K-9 layoffs looming?
In addition to impaired driving, law enforcement officials also expressed concern that K-9 programs could be badly disrupted by marijuana legalization. In states where the plant is legal, police dogs trained to detect marijuana have been forced into early retirement after courts ruled that their alert signal no longer constituted a valid indicator of illegal activity. If New York courts follow suit, police agencies across the county could be forced to retire their dogs or shift them to duty at the jail or in schools, where marijuana will remain off-limits.
While state lawmakers hash out details of a marijuana legalization bill that is expected to pass as part the state budget process this spring, the plant remains illegal. But many law enforcement officials concede that marijuana possession, even in significant amounts, has long been a low priority. Carnright notes his office rarely, if ever, seeks jail time for pot possessors, even those caught with more than 10 pounds — technically enough to merit conviction on a class C felony and 15 years in state prison.
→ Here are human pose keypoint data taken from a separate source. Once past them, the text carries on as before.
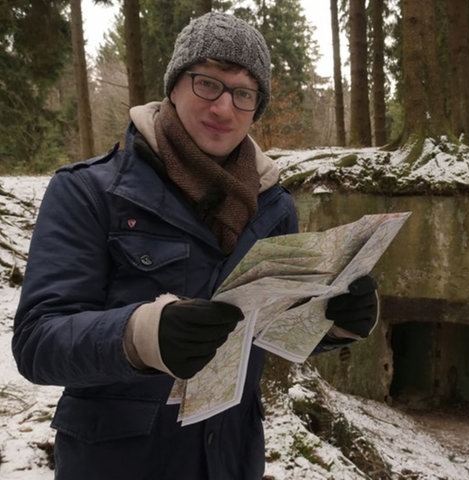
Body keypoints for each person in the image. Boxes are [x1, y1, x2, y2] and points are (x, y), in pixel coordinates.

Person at [12, 11, 379, 480]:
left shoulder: (273, 206)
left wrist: (333, 322)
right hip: (117, 461)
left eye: (244, 93)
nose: (224, 108)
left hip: (230, 457)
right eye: (207, 83)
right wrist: (141, 335)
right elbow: (37, 341)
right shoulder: (88, 191)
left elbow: (272, 326)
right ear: (174, 84)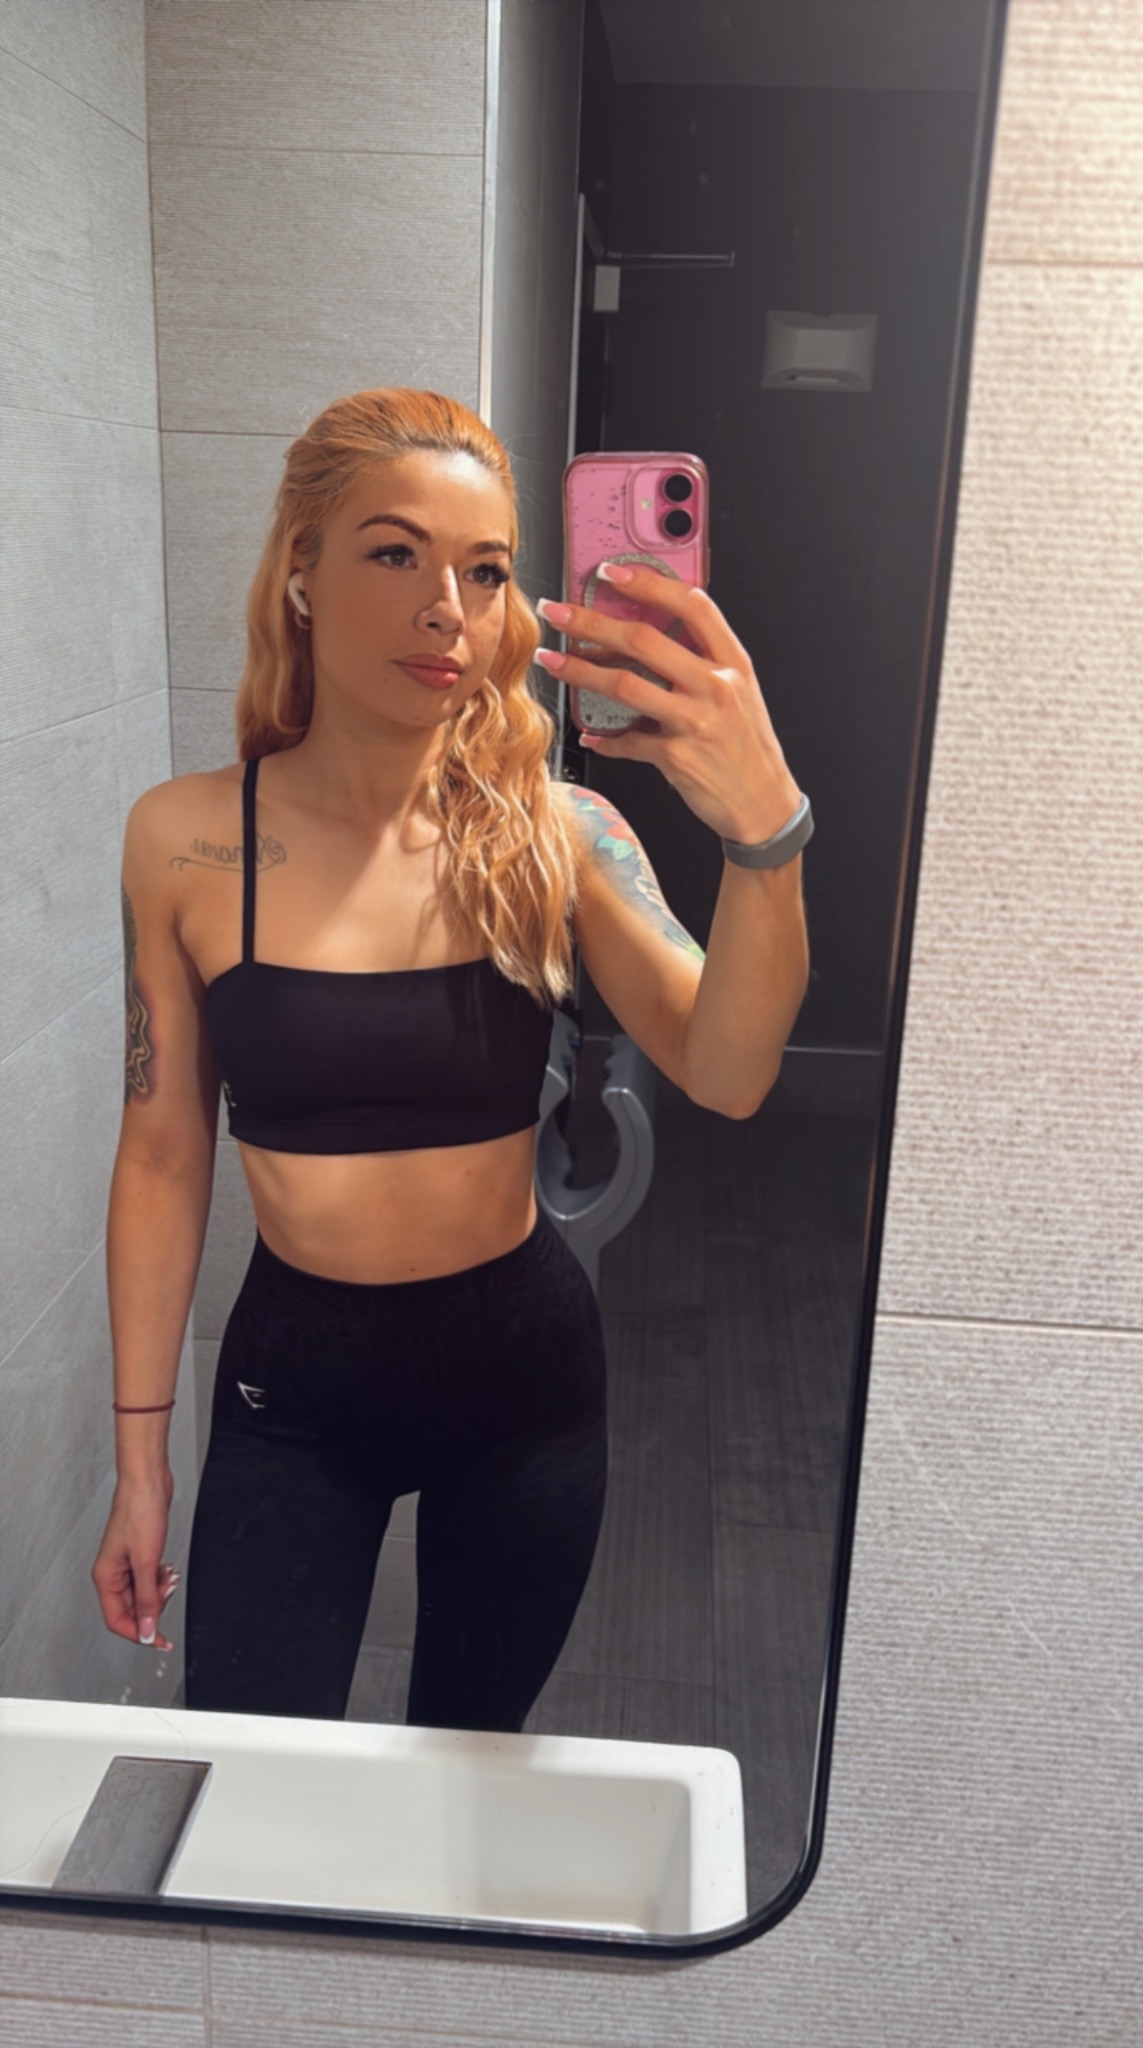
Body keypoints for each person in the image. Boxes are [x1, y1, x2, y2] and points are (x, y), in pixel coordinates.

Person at [91, 385, 811, 1732]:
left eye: (485, 571)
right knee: (256, 1764)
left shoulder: (560, 830)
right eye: (394, 553)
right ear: (300, 572)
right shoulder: (183, 841)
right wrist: (140, 1465)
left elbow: (731, 1072)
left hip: (521, 1379)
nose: (448, 610)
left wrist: (766, 839)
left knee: (472, 1764)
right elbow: (164, 1155)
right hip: (297, 1383)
Indeed, a 2017 analysis by Ulster Publishing found that over the previous decade just 14 people had been sentenced to time in the county jail for misdemeanor pot possession.
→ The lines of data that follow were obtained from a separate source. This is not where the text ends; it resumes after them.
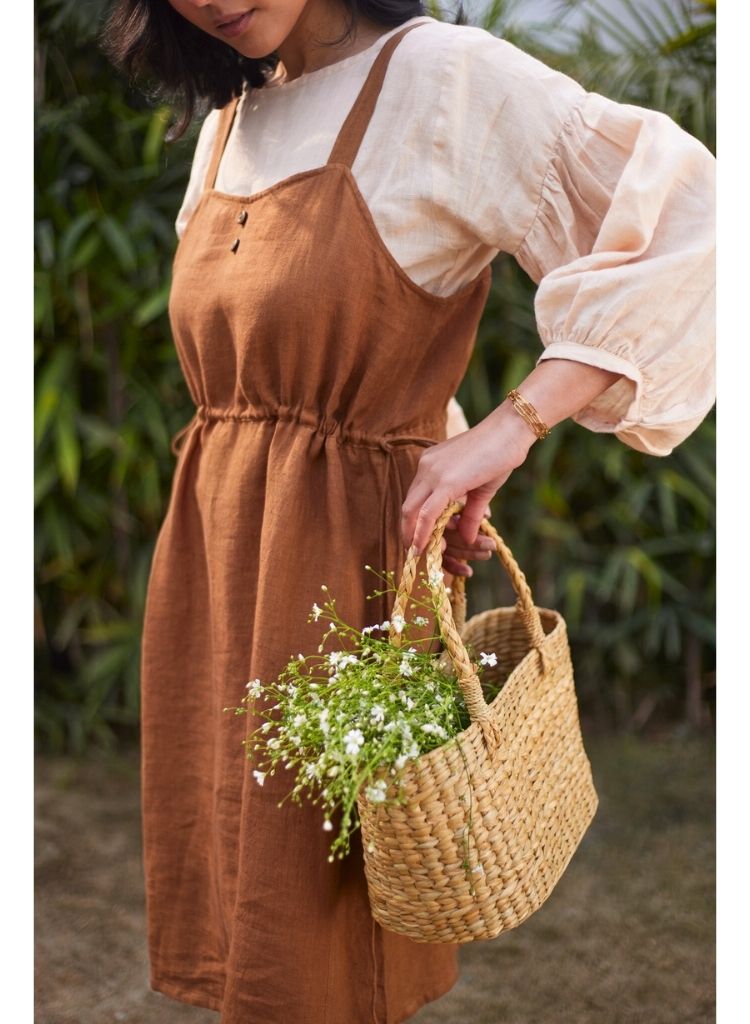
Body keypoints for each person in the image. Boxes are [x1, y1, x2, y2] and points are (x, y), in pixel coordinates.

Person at [102, 1, 715, 1021]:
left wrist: (511, 428)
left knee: (319, 942)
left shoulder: (442, 78)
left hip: (337, 576)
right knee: (243, 914)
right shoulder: (233, 118)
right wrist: (447, 439)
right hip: (216, 563)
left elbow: (698, 220)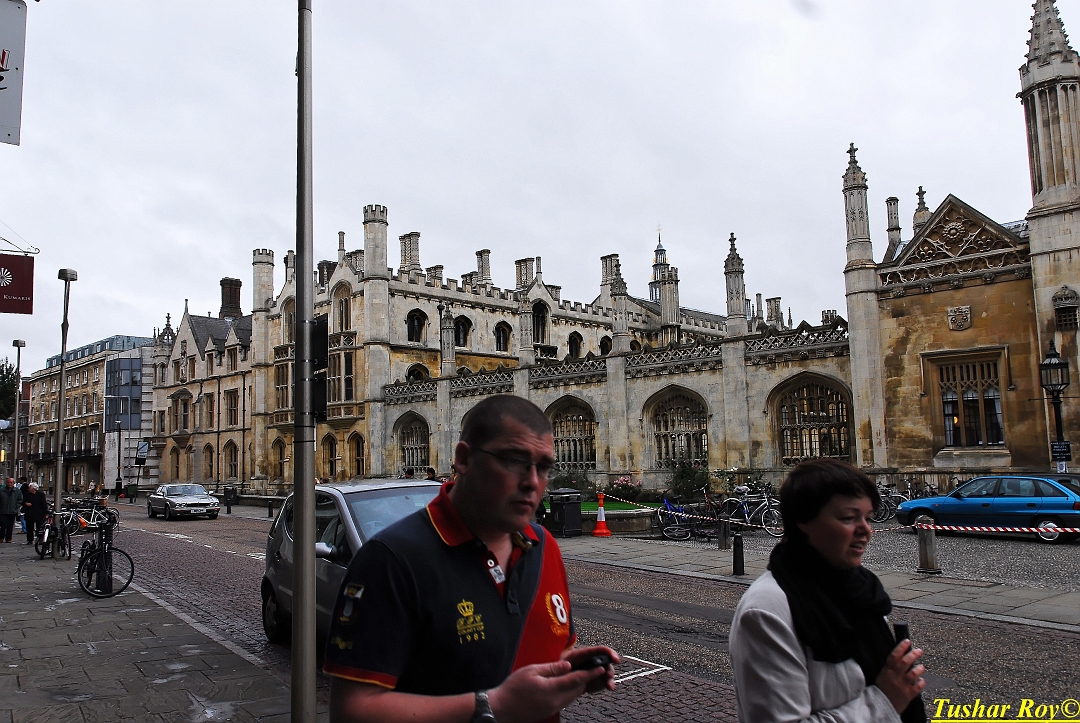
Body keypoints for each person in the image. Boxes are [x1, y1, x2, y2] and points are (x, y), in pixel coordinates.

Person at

“I think we have the right balance here in Ulster County,” said Carnright, discussing his office’s approach to marijuana growers. “We fine them, we take their take their grow lights and we make them pay for the electricity they stole [to power the growing operation]. But we don’t lock them up.”
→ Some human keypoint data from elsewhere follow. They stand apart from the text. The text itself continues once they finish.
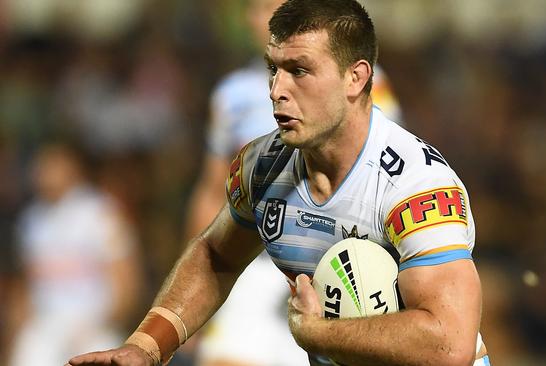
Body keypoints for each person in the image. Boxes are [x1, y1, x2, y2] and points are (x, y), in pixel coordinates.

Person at [67, 1, 489, 365]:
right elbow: (216, 255)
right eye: (274, 69)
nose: (276, 90)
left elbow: (448, 344)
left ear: (356, 78)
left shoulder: (418, 188)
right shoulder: (262, 167)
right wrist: (146, 347)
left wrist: (317, 333)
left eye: (299, 70)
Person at [188, 1, 402, 365]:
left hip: (333, 261)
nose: (267, 20)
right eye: (258, 10)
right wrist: (199, 286)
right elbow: (212, 189)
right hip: (256, 262)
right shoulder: (232, 95)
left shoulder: (363, 78)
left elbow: (386, 166)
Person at [9, 140, 142, 366]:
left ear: (72, 166)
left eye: (52, 164)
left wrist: (104, 324)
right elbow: (24, 287)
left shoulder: (101, 212)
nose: (44, 172)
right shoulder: (31, 220)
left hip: (94, 325)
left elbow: (126, 281)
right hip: (46, 327)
Brian Aitkin, president of the Kingston Police Benevolent Association, has been on the job in the department’s patrol division for seven years. Aitkin said simple possession was a very low priority in a busy urban department where officers were usually too busy responding to fight calls, domestic violence incidents and other routine matters to worry about residents smoking pot on their front steps. The most common remedy, he said, was for officers to tell the offenders to take it inside.
“Nobody wants to get into a fistfight over some weed,” said Aitkin. “Nobody wants to have to tase a guy and get investigated and get their name in the paper over that.”
Aitkin’s boss, KPD Chief Egidio Tinti, agreed that in these waning days of marijuana prohibition, officers are likely to take a hands-off approach to low-level possession. Recently, Tinti said, he fielded a phone call from a city resident irritated by the smell of pot smoke wafting from his neighbor’s yard. After talking it over with the complainant and determining that the neighbor was not dealing weed from his residence, Tinti offered to make a phone call to ask them to be more discreet.
“He said he didn’t really want us to do anything,” said Tinti. “We kind of laughed it off.”
In Saugerties, which routinely issues press releases on marijuana possession busts, Sinagra said that his department would continue to enforce the law as long as there was a law to enforce. Granting officers discretion when it comes to whether to make an arrest for weed, Sinagra said, would be unfair.
“How can I say, we’re going to arrest your son for this, but not this person’s daughter?” said Sinagra. “It’s still illegal and we will continue to enforce the law until such time as the state chooses to make it legal.”